### INFORMATION PROVIDED
== == ==
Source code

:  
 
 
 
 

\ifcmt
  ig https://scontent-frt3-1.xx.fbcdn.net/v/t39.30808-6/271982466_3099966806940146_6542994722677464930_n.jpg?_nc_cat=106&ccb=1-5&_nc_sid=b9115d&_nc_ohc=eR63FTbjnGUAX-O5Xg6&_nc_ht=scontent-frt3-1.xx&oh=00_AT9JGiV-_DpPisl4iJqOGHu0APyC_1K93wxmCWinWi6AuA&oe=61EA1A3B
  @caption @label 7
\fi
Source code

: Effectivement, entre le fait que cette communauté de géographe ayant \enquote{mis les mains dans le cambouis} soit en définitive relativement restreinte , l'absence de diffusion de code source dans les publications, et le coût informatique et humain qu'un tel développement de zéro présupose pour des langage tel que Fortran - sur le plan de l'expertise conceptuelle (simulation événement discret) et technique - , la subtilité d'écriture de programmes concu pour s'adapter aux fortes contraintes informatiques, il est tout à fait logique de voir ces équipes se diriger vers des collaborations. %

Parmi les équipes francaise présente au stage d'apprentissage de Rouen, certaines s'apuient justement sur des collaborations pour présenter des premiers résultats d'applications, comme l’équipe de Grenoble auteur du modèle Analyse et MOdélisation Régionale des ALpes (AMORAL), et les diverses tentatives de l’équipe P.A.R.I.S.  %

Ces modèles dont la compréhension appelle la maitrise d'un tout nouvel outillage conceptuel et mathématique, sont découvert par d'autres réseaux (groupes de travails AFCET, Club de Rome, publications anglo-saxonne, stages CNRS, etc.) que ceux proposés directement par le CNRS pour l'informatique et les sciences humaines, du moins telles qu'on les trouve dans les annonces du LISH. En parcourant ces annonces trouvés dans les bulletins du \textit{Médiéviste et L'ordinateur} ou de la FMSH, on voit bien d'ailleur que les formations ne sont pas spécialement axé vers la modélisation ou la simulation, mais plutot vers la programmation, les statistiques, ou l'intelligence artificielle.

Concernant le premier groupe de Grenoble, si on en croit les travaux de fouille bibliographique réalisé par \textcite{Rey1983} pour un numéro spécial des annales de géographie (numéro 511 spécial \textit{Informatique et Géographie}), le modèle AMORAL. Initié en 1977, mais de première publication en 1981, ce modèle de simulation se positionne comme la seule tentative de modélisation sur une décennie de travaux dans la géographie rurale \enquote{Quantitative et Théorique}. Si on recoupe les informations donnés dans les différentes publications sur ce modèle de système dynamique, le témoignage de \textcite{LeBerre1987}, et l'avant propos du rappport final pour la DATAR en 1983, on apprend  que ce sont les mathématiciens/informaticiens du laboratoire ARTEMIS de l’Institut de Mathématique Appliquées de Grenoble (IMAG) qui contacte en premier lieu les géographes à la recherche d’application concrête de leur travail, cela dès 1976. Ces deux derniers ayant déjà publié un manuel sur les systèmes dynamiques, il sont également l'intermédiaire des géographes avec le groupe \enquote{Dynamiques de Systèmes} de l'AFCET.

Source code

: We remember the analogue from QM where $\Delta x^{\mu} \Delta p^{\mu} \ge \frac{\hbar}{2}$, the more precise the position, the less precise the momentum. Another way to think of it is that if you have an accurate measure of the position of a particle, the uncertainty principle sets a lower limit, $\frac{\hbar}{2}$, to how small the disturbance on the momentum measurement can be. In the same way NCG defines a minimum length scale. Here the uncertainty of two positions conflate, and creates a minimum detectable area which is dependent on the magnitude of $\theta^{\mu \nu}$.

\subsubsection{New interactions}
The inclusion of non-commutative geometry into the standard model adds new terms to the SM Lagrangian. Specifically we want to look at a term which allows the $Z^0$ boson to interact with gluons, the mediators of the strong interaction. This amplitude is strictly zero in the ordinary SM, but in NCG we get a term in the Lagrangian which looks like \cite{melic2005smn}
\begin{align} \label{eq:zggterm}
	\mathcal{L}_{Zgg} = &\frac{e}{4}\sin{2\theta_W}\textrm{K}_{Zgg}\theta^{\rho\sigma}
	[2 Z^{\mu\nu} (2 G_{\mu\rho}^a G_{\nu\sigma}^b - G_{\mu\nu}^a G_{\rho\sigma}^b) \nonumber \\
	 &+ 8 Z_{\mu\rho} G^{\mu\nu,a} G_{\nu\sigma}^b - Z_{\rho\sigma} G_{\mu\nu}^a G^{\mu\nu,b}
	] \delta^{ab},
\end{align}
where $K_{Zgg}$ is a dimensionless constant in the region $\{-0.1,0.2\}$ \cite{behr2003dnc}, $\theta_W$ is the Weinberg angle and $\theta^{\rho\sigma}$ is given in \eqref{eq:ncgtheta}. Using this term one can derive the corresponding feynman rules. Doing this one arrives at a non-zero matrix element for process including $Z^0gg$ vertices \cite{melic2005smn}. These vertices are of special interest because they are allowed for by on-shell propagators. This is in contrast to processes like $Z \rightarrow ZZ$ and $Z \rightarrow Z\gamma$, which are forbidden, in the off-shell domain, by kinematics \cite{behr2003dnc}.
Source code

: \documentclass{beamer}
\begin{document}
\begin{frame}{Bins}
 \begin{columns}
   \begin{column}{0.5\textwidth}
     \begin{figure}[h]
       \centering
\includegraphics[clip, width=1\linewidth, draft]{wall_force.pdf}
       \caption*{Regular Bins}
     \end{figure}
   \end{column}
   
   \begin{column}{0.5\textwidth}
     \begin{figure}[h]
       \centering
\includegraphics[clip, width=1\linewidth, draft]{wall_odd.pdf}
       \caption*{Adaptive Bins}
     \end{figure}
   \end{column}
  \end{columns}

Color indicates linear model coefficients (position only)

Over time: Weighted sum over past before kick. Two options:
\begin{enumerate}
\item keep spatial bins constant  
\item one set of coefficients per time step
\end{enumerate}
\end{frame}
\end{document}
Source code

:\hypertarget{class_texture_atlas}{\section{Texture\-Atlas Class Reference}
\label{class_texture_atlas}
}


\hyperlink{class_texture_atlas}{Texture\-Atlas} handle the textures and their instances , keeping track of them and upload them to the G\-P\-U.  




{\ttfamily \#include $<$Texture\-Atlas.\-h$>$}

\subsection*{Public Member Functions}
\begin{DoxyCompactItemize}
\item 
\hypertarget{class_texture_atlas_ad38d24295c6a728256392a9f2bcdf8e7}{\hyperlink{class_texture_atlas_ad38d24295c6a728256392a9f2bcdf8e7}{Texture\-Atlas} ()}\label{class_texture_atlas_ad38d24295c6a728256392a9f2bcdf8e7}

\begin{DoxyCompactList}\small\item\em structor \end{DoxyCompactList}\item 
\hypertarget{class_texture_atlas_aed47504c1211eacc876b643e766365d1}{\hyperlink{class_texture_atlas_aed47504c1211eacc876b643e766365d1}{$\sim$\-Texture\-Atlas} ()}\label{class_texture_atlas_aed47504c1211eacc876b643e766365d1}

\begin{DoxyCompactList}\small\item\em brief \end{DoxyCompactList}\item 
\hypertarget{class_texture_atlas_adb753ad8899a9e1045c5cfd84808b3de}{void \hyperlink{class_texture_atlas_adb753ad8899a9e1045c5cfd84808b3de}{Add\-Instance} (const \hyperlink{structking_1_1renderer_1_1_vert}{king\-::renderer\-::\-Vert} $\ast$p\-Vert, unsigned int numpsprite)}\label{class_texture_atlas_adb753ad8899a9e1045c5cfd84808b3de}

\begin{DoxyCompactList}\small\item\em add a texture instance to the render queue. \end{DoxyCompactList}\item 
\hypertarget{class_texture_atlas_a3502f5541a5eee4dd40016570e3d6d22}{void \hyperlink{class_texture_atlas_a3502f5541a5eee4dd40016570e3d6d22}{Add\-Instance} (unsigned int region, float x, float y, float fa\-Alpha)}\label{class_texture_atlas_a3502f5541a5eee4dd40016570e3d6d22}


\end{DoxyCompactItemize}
== == ==
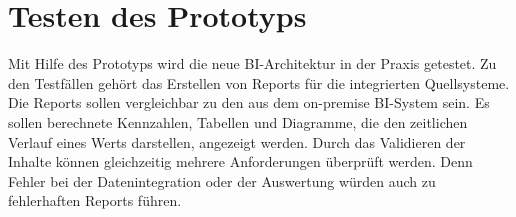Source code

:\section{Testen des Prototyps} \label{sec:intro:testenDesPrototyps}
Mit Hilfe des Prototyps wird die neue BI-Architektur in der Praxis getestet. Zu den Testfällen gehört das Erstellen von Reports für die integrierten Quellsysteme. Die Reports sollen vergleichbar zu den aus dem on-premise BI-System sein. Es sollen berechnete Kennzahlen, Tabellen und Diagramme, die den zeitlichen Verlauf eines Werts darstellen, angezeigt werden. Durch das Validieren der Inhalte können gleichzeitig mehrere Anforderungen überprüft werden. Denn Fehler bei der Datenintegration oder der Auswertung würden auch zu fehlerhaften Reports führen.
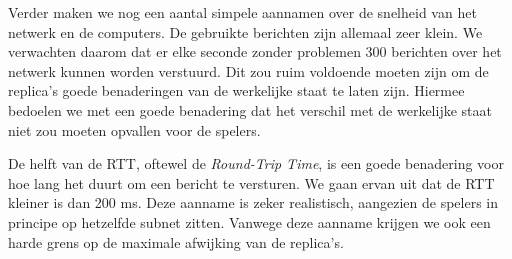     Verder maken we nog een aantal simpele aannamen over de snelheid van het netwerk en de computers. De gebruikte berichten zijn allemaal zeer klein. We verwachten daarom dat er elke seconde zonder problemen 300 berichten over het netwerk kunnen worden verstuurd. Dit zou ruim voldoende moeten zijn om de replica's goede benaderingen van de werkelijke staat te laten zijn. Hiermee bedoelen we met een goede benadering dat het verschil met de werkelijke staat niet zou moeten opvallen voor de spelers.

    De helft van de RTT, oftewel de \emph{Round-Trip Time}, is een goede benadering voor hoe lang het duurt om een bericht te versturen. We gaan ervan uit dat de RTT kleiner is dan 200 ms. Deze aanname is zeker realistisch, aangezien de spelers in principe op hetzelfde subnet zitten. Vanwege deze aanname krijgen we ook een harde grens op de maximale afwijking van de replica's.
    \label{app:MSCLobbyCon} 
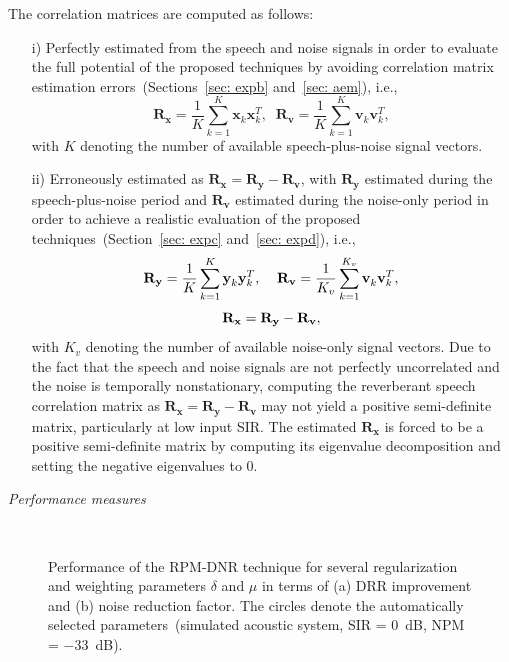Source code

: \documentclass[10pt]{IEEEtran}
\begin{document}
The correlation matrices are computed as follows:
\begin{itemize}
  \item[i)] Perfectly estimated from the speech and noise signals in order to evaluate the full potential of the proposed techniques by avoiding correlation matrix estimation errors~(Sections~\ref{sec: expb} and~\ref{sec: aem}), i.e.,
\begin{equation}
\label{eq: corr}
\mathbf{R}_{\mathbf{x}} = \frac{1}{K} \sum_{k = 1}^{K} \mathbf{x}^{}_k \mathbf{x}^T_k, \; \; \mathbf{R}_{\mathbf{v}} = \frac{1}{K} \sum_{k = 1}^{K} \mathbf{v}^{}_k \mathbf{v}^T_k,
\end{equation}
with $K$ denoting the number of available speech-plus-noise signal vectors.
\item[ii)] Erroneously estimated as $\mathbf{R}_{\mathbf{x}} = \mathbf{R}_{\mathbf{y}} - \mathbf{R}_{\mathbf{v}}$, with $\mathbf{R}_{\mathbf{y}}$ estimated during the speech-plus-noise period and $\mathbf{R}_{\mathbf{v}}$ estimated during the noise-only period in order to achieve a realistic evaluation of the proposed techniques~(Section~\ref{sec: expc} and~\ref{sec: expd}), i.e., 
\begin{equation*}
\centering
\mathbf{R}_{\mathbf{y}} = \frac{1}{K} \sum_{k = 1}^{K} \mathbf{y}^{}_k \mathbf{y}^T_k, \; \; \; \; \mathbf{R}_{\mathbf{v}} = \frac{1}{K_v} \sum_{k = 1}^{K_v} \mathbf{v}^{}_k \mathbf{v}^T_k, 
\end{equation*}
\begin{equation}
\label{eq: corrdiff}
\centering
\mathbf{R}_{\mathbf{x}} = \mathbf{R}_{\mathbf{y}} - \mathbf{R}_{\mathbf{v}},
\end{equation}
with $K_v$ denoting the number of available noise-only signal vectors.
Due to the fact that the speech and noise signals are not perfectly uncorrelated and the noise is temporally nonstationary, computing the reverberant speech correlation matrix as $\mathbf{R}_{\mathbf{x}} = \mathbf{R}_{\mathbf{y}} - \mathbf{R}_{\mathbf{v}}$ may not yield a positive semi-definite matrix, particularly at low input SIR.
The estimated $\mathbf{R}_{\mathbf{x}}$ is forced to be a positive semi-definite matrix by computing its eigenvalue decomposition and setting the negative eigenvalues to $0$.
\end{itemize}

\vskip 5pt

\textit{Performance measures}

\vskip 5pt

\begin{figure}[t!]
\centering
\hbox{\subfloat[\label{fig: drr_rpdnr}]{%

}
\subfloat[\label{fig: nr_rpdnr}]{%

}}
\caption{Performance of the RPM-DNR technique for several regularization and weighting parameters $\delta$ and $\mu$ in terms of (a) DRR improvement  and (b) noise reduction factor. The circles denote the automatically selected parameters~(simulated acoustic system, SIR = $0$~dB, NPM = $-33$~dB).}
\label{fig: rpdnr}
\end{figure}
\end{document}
== == ==
### YOUR ASSIGNMENT
Go through the listing above. Show each line where the word "from" is found.

### EXERCISE ANSWER
: We remember the analogue from QM where $\Delta x^{\mu} \Delta p^{\mu} \ge \frac{\hbar}{2}$, the more precise the position, the less precise the momentum. Another way to think of it is that if you have an accurate measure of the position of a particle, the uncertainty principle sets a lower limit, $\frac{\hbar}{2}$, to how small the disturbance on the momentum measurement can be. In the same way NCG defines a minimum length scale. Here the uncertainty of two positions conflate, and creates a minimum detectable area which is dependent on the magnitude of $\theta^{\mu \nu}$.
  \item[i)] Perfectly estimated from the speech and noise signals in order to evaluate the full potential of the proposed techniques by avoiding correlation matrix estimation errors~(Sections~\ref{sec: expb} and~\ref{sec: aem}), i.e.,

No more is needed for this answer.